### EXERCISE TASK
Please copy word for word the lines running from the one that contains "order: Asterales" to the final line, including both.

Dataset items
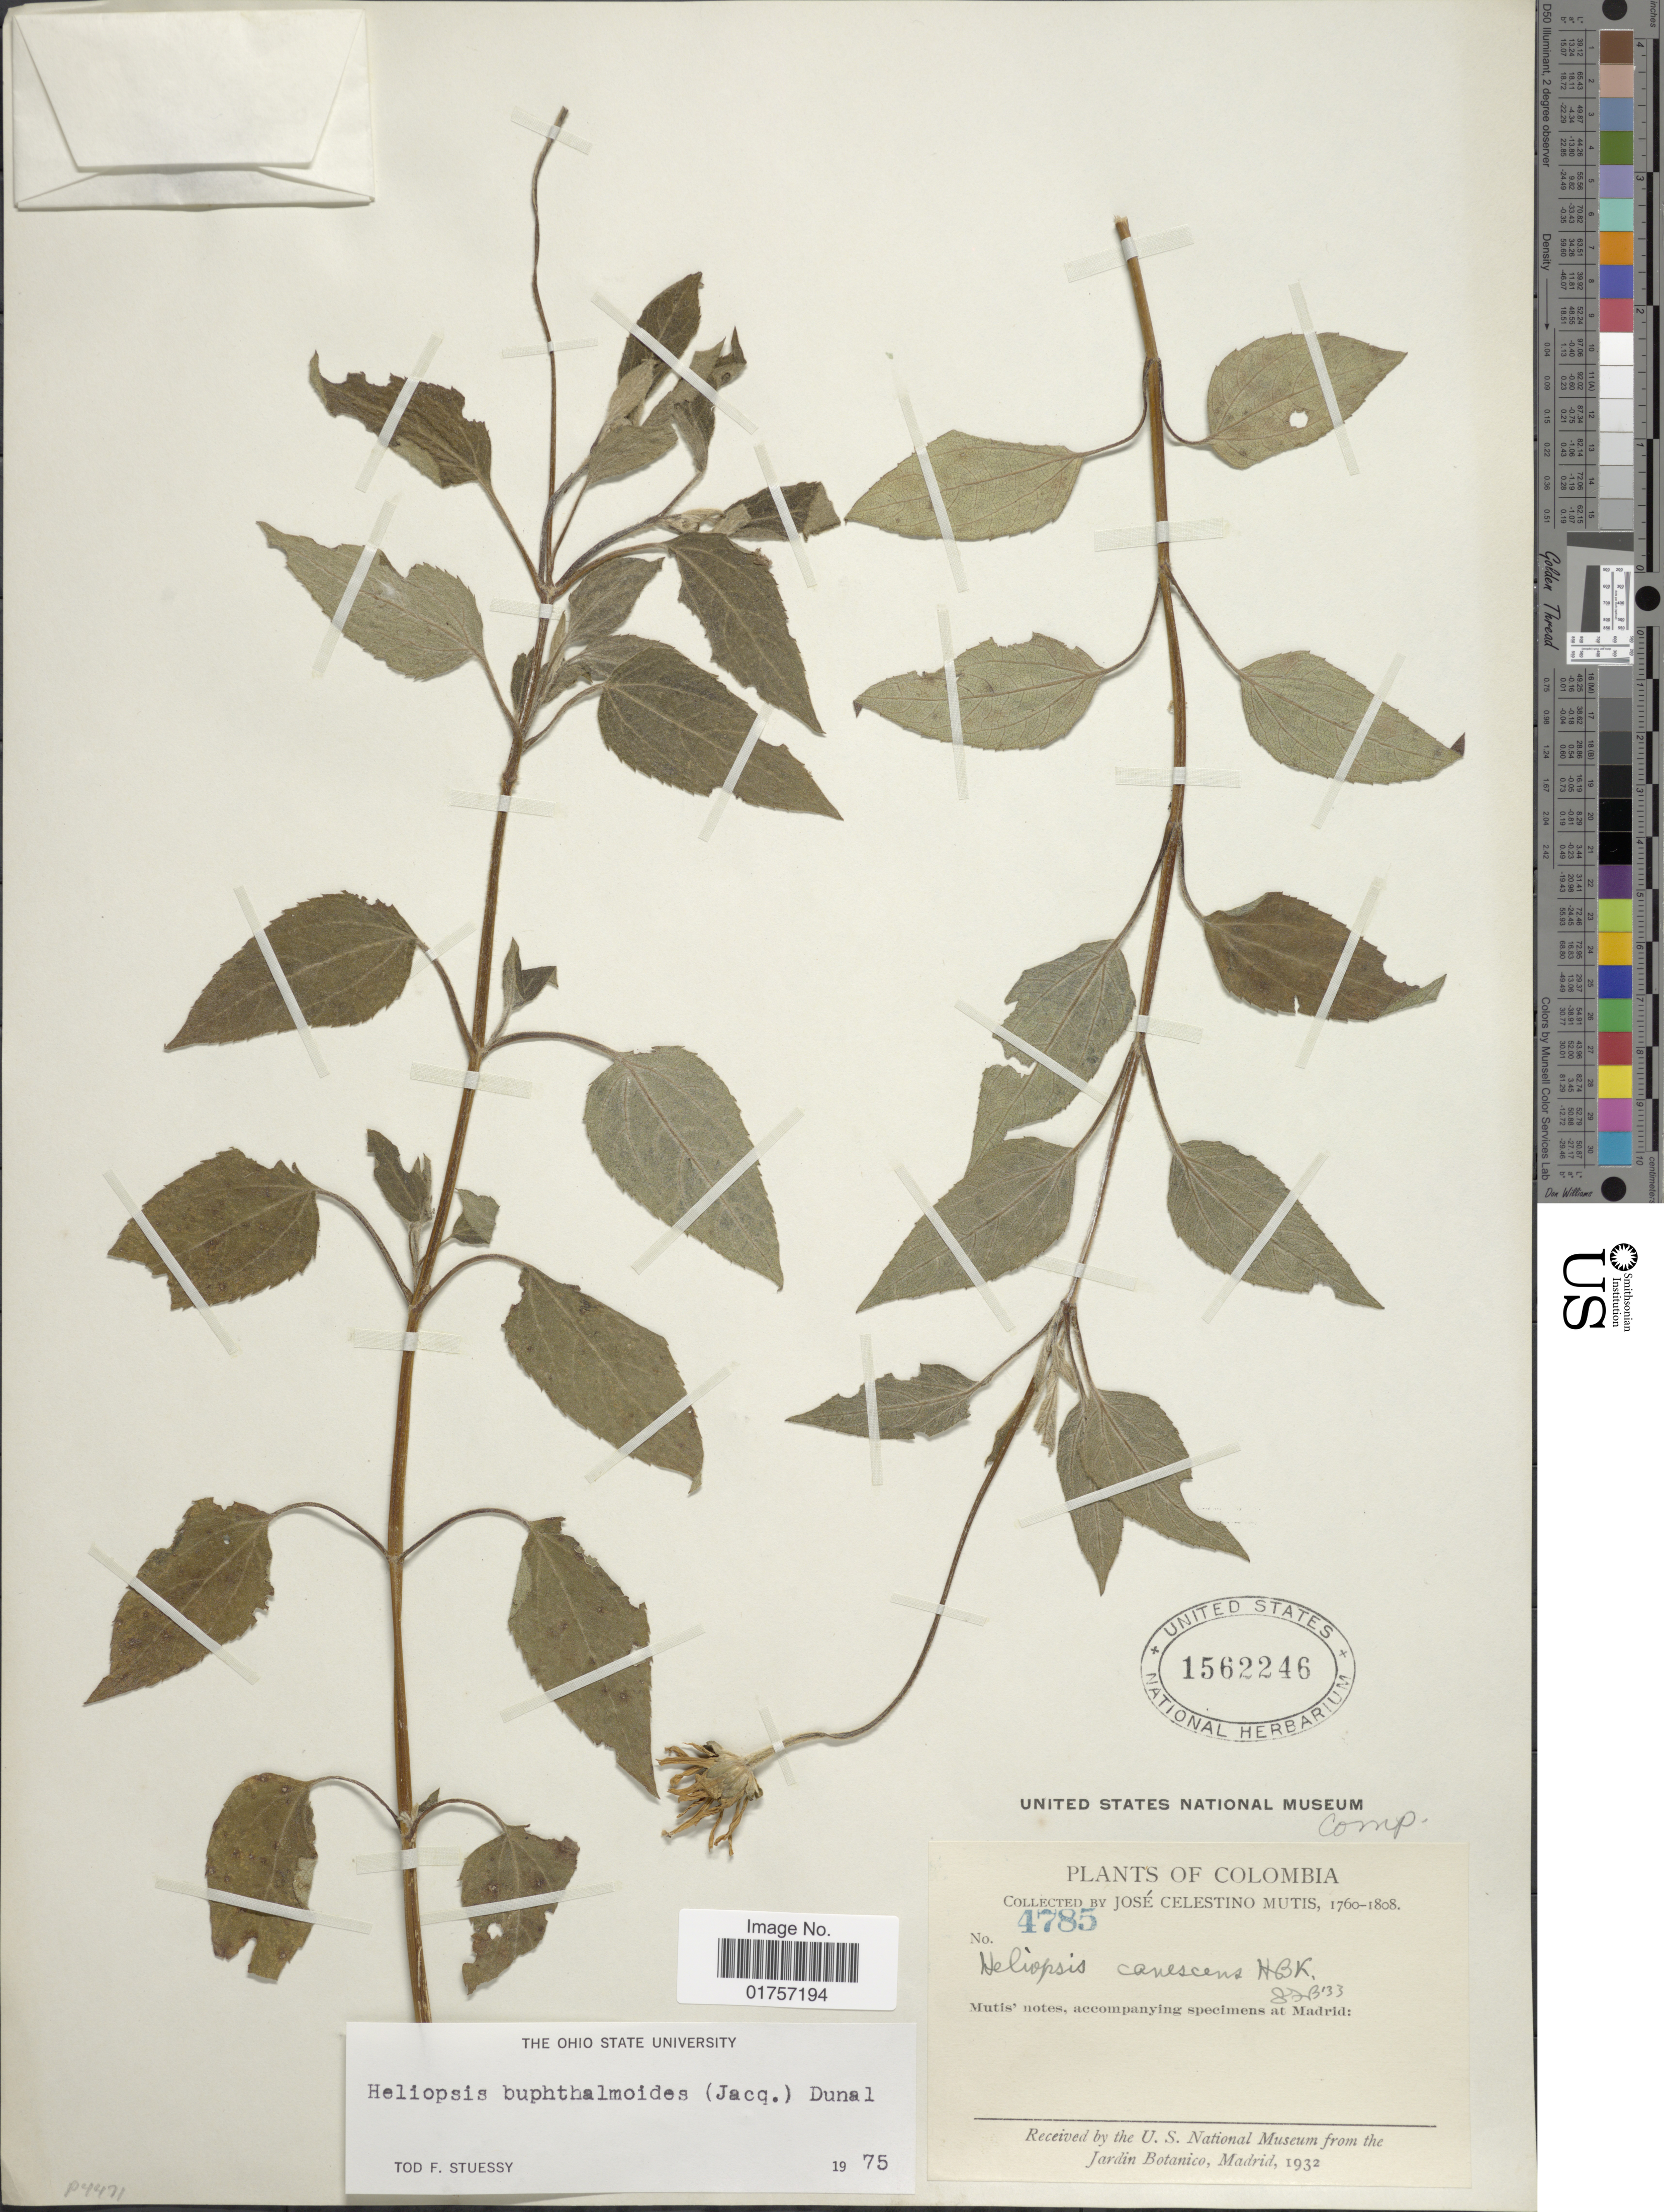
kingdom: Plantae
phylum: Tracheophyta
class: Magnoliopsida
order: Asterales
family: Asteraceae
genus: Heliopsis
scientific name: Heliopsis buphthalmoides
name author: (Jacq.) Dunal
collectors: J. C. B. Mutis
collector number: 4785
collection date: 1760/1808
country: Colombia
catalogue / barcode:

### TASK RESULT
order: Asterales
family: Asteraceae
genus: Heliopsis
scientific name: Heliopsis buphthalmoides
name author: (Jacq.) Dunal
collectors: J. C. B. Mutis
collector number: 4785
collection date: 1760/1808
country: Colombia
catalogue / barcode:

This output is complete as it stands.